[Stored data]
=== Begin Enclosure ===
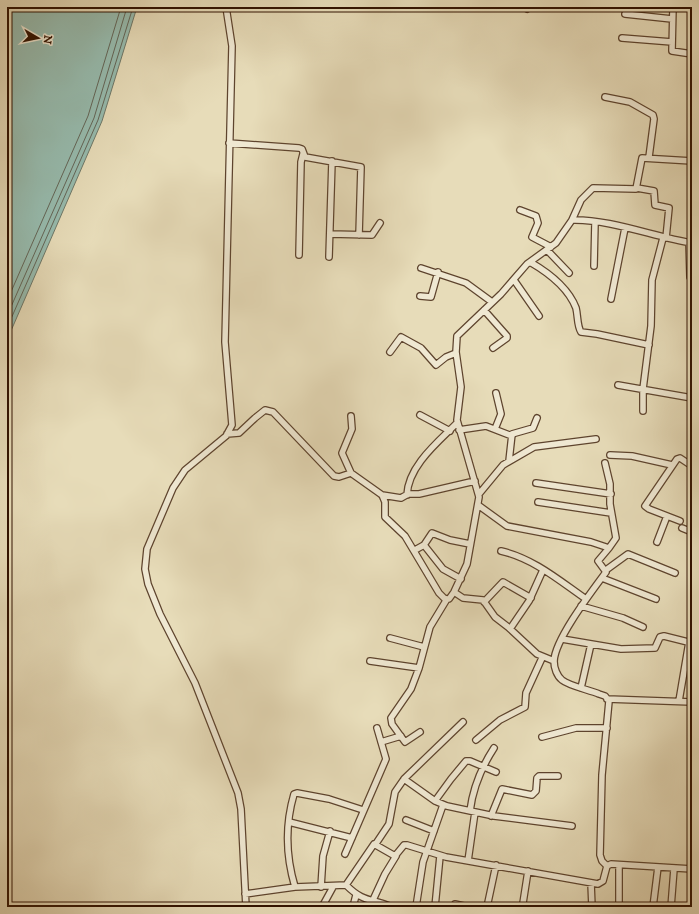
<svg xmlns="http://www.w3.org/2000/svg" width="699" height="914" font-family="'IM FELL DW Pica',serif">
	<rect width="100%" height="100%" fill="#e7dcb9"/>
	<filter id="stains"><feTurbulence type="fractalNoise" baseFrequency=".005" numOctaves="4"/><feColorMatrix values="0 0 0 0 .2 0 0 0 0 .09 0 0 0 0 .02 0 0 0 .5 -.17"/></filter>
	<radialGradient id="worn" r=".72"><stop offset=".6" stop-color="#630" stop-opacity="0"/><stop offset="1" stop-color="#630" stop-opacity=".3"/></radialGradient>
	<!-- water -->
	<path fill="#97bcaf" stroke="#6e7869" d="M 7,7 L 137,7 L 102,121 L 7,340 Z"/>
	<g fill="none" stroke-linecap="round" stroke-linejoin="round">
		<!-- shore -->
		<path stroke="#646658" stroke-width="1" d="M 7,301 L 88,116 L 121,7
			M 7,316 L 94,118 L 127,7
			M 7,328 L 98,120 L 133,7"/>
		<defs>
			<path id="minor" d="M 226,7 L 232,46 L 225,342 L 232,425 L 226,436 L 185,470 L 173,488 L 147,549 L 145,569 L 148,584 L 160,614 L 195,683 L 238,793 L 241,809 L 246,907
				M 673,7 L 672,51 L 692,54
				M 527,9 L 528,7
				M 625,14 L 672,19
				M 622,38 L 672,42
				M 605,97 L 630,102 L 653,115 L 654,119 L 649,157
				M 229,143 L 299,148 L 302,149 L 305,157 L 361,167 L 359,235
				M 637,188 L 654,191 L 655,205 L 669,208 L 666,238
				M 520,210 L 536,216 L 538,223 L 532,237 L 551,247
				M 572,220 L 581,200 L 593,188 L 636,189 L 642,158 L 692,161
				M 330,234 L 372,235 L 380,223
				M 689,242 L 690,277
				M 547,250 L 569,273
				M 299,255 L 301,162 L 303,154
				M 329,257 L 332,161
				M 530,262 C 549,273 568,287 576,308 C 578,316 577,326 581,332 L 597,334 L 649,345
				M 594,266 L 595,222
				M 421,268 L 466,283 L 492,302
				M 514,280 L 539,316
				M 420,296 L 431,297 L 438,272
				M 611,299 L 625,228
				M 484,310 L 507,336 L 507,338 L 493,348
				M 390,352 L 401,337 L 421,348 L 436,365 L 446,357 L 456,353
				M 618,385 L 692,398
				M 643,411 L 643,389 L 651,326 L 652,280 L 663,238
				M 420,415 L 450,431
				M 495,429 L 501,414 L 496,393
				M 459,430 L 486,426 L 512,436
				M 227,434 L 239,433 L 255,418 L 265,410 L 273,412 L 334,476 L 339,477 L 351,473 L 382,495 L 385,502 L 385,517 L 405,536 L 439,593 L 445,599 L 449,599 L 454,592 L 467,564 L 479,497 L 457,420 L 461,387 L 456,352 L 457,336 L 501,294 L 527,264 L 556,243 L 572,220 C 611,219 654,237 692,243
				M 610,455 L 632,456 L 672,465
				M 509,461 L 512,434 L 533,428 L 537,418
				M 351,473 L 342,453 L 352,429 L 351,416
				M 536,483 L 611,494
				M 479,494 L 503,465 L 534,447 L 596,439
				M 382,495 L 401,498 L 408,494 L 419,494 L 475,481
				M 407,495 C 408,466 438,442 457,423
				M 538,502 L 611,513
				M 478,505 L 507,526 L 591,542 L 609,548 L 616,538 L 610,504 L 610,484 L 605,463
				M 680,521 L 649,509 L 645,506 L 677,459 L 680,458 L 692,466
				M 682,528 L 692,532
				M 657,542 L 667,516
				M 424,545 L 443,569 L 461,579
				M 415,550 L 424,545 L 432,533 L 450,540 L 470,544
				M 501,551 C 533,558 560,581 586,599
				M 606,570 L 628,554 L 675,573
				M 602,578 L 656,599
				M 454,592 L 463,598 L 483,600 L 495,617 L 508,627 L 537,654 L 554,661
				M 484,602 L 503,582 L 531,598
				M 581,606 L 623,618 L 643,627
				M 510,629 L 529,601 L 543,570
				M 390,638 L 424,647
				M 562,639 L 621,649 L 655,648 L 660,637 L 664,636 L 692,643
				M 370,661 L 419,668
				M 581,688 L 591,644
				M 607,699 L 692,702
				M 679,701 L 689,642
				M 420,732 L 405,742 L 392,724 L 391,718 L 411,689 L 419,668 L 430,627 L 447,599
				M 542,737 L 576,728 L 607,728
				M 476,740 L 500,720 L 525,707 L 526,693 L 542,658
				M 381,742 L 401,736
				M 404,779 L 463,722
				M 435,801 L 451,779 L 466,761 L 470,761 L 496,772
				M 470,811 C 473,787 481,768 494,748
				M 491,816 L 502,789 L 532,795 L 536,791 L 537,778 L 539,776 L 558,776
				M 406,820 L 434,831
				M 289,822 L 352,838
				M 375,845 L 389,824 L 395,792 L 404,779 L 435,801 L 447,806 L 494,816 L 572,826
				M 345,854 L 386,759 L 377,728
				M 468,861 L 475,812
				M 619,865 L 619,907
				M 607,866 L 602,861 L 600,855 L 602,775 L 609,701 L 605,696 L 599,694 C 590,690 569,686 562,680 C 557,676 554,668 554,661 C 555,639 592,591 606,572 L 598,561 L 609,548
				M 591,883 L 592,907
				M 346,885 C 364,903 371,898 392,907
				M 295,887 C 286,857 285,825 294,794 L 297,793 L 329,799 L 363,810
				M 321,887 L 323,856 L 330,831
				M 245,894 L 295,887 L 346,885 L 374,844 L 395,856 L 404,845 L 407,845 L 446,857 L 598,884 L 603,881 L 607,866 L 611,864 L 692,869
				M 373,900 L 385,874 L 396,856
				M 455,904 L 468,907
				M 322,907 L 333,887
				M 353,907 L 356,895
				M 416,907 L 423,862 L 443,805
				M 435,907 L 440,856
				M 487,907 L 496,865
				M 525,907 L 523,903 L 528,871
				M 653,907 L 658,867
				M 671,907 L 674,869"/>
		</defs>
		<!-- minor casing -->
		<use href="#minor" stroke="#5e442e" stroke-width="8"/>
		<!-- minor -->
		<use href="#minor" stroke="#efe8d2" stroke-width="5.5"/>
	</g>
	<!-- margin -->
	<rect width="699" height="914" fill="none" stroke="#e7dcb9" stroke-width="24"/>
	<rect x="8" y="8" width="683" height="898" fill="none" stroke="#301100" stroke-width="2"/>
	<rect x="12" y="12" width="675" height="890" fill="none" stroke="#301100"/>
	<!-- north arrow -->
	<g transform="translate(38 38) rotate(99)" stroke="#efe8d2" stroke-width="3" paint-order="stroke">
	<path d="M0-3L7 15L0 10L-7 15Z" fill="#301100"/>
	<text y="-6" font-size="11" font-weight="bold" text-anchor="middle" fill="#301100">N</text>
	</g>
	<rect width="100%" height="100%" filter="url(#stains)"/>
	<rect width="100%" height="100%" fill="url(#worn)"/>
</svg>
=== End Enclosure ===
=== Begin Enclosure ===
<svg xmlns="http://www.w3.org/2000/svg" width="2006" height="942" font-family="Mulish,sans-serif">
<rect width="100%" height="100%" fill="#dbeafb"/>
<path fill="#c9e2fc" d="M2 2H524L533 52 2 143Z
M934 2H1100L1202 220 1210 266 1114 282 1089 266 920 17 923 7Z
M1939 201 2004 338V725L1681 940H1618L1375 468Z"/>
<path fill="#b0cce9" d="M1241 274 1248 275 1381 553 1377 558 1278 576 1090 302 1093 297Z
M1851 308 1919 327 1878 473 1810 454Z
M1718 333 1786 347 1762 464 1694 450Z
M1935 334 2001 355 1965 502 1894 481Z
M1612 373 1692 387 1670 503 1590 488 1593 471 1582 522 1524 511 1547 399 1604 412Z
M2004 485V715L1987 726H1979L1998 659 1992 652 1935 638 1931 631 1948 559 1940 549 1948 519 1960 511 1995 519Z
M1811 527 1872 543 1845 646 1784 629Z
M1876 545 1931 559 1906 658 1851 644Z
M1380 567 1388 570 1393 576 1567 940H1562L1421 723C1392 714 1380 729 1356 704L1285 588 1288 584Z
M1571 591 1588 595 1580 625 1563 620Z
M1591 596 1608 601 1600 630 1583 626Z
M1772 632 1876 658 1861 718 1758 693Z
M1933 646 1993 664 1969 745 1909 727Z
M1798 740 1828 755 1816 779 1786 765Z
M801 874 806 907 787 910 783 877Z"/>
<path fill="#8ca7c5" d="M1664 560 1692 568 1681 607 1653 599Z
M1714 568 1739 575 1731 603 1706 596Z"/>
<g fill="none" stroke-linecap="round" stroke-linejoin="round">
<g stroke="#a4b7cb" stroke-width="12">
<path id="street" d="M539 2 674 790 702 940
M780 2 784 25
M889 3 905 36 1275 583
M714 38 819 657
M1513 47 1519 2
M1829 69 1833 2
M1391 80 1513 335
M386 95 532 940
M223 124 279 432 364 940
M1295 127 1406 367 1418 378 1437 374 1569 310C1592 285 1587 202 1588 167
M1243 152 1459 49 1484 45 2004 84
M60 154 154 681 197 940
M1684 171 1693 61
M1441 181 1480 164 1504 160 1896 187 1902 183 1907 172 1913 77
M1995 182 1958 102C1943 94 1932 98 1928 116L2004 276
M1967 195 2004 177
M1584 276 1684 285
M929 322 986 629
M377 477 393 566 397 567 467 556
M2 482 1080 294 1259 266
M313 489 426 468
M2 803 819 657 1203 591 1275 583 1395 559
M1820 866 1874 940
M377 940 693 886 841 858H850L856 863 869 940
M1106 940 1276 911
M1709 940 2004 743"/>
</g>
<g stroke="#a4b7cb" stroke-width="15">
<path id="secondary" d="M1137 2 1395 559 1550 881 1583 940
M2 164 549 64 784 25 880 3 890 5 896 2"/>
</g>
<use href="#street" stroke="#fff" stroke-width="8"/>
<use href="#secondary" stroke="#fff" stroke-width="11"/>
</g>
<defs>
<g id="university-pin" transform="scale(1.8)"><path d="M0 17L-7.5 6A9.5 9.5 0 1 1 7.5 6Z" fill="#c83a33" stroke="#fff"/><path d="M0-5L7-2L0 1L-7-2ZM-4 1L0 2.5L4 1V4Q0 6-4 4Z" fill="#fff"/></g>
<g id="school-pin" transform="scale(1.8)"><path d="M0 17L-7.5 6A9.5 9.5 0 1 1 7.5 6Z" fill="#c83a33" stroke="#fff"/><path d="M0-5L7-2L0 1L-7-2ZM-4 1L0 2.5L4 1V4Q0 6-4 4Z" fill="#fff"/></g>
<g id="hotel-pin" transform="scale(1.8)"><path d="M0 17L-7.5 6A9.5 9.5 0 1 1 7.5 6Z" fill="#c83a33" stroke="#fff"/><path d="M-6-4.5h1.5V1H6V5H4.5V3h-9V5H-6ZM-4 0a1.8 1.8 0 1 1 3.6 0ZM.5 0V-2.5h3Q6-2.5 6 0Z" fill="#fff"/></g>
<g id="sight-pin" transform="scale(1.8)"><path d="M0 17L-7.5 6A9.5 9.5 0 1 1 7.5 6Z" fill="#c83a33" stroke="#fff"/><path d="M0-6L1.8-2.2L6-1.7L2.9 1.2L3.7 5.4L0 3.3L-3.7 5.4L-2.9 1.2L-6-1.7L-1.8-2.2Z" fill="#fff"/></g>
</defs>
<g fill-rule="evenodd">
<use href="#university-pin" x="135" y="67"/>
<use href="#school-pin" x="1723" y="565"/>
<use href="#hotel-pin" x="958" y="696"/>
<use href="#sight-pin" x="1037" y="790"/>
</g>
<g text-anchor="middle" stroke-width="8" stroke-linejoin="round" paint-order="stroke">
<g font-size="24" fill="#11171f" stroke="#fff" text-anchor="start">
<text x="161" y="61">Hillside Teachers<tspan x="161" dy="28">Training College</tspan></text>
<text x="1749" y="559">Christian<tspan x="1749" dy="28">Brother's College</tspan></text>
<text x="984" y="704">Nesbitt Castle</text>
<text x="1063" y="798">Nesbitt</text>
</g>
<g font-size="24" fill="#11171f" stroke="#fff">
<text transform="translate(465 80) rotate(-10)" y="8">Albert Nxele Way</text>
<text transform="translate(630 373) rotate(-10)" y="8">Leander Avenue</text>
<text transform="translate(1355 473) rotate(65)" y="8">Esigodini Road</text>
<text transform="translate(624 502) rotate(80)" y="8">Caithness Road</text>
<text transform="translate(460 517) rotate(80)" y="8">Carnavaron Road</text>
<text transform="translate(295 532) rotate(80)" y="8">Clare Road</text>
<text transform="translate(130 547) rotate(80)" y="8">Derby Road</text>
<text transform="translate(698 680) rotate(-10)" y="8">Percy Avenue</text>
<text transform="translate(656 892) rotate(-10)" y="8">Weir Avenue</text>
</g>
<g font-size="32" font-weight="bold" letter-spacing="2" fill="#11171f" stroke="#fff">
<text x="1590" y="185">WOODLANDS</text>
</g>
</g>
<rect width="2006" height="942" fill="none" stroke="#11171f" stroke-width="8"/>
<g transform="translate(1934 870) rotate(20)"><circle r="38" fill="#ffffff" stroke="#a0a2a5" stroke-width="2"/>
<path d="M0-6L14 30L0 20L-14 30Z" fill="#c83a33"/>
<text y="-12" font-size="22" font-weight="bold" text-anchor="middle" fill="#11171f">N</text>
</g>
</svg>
=== End Enclosure ===
The problem:
Collect the lines of the data that carry the word "linejoin".

Reply to the exercise:
	<g fill="none" stroke-linecap="round" stroke-linejoin="round">
<g fill="none" stroke-linecap="round" stroke-linejoin="round">
<g text-anchor="middle" stroke-width="8" stroke-linejoin="round" paint-order="stroke">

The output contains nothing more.